Vortex states and spin textures of rotating spin–orbit-coupled Bose–Einstein condensates in a toroidal trap

Abstract

We consider the ground-state properties of Rashba spin–orbit-coupled pseudo-spin-1/2 Bose–Einstein condensates (BECs) in a rotating two-dimensional (2D) toroidal trap. In the absence of spin–orbit coupling (SOC), the increasing rotation frequency enhances the creation of giant vortices for the initially miscible BECs, while it can lead to the formation of semiring density patterns with irregular hidden vortex structures for the initially immiscible BECs.
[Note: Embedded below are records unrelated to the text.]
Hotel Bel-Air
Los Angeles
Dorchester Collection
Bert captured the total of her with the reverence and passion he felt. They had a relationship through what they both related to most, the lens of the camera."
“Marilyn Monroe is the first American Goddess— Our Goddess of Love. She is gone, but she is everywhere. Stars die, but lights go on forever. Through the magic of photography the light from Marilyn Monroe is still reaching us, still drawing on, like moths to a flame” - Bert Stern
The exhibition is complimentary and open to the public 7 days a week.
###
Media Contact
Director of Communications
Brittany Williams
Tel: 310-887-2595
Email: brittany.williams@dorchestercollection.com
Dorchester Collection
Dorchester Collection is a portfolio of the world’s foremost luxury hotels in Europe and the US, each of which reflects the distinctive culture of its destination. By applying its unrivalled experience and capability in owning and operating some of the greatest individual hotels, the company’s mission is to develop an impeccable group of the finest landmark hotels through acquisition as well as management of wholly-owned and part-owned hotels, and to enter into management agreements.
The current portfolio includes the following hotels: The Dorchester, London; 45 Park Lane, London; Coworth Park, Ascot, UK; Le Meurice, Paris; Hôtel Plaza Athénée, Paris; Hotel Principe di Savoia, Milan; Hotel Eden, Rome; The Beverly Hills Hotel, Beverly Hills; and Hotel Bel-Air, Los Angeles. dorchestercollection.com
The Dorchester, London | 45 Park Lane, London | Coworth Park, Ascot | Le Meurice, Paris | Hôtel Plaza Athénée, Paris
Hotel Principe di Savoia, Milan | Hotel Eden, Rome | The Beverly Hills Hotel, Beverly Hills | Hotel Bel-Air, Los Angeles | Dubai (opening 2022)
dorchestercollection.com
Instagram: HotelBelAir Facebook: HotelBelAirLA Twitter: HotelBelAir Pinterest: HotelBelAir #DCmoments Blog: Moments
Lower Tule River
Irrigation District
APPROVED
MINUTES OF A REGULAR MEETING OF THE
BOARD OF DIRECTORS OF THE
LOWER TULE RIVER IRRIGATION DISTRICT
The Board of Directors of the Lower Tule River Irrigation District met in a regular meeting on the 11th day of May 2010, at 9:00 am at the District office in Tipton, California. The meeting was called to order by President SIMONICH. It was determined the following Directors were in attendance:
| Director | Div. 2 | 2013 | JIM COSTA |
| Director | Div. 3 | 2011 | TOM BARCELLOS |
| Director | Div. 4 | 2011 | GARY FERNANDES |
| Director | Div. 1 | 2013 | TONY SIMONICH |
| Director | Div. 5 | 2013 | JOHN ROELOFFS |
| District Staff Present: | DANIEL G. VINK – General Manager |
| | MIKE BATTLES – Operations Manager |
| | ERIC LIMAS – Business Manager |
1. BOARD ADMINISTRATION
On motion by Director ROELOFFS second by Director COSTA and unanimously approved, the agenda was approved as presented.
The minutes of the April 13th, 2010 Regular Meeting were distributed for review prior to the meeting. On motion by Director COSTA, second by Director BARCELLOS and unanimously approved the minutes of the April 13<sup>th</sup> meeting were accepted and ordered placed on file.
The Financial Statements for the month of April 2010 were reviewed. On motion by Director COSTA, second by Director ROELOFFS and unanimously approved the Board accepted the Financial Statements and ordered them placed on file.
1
Without rotation, strong 2D isotropic SOC yields a heliciform-stripe phase for the initially immiscible BECs. Combined effects of rotation, SOC, and interatomic interactions on the vortex structures and typical spin textures of the ground state of the system are discussed systematically. In particular, for a fixed rotation frequency above the critical value, the increasing isotropic SOC favors a visible vortex necklace in each component which is accompanied by a hidden giant vortex plus a (several) hidden vortex necklace(s) in the central region. In the case of one-dimensional anisotropic SOC, large SOC strength results in the generation of hidden linear vortex string and the transition from initial component separation (component mixing) to component mixing (component separation). Furthermore, the peculiar spin textures including skyrmion lattice, skyrmion pair and skyrmion string are revealed in this system.